— Start of Article —

The instructional materials reviewed for Grade 1 partially meet the expectations of Indicator 2a.

Each unit contains a new topic or theme for each of the 10 units, with each lasting three weeks for a total of 15 days. Across all grades, there is vertical alignment, meaning each grade has a similar topic or theme that appears at each grade level. Publisher documentation indicates the general topics are science, social studies, technology, literature, social-emotional learning, and culture. However, there is not always consistent vocabulary or content that repeats across texts within a unit, therefore reducing the impact of exploring a single topic for three weeks. Additionally, the focus of most questions and tasks is on building comprehension skills and understanding the parts and structures of texts with little emphasis on the content contained therein.

Examples of texts that are connected by a grade-level appropriate topic (rather than a theme) include, but are not limited to:

  • In Unit 1, the unit topic is “ Why Do Living Things Change.” In Week 1, Day 1, the Shared Reading and Reading and Writing consumable is “Five Little Tadpoles”, and the Mentor Read text is “The Amazing Life Cycle of a Frog.” In Week 2, Day 4, the Shared Reading is “Grow, Ducklings, Grow;” the Decodable Reader is “Get a Big Pot” by Beatrice Reynolds; and the Extended Read is “An Oak Tree has a Life Cycle” by Debra Castor. In Week 3, Day 3, the Shared Reading is “The Seed” and the Extended Read is “The Ugly Duckling” retold by Brenda Parkes and Judith Smith. While the texts all fall within the boundaries of the topic, there is not a strong through-line connecting them to one another.
  • In Unit 3, the unit topic is “Being a Good Community Member” and the Essential Question is “Why do people get involved in their communities?”. Students explore communities and citizenship. In Week 1, Day 1, the teacher and students read the poem, “In the Neighborhood”, and then the teacher reads the Mentor Read-Aloud, “Hello, Community Garden!”. In Week 2, Day 5, the teacher reads the Extended Read, Being a Responsible Citizen by Margaret McNamara. In Week 3, Day 3, the teacher reads the Extended Read, People who Made Contributions by Margaret McNamara.
  • In Unit 5, the unit topic is “Technology at Work,” which includes technology such as robotics computers. The Essential Question is “How can technology make a difference in our lives?”. In Week 1, Day 1, the teacher and students complete a Shared Reading of the poem, “Go, Robot, Go!”, and the teacher reads the Mentor Read-Aloud, “Robots at Work.” In Week 2, Day 2, the teacher reads the Extended Read, Working with Technology. In Week 3, Day 3, the teacher reads the Extended Read, Technology Breakdown.
  • In Unit 7, the unit topic is “Past, Present, and Future” and the Essential Question is “Why is the past important?”. In Week 1, a Small Group Reading Text is “The Mayflower.” During Week 2, the Shared Reading text is Sounds of a School Day Long Ago. In Week 3, a Phonics Mini-Lesson Text is “Bees, Bees, Bees!” The texts share tenuous connections and do not cohesively build knowledge.

— End of Article —

## Do this
Write the next part of the Grade 1 curriculum review, picking up right after its last sentence. The entries after the review are separate material and have no connection to it.

— Start of Given entries —

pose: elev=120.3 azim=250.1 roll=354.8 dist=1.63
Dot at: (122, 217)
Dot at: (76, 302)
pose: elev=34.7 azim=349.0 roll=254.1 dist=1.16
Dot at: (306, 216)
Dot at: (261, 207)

— End of Given entries —
— Start of Given entries —

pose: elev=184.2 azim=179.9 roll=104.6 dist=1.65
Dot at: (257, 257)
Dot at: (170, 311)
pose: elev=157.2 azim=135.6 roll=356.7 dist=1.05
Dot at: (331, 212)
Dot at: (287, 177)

— End of Given entries —

## Reply
  • In Unit 9, the unit topic is “We Use Goods,” a unit about the manufacturing and service industries. The Essential Question is “Why do people trade with each other?”. In Week 1, Day 2, the teacher and students read the poem, “The Breakfast Trade,” and the teacher reads the Mentor Read-Aloud, “From Dairy Farm to You.” In Week 2, Day 3, the teacher and students read the poem, “Rat-a-Tat Tat,” which is about a cat who wants to buy milk. In Unit 9, Week 3, Day 4, the teacher guides the students in reading the Decodable Reader, “One Cool Day,” which features fictional animals who work in the service industry. These texts do not form a cohesive unit to build knowledge on a topic.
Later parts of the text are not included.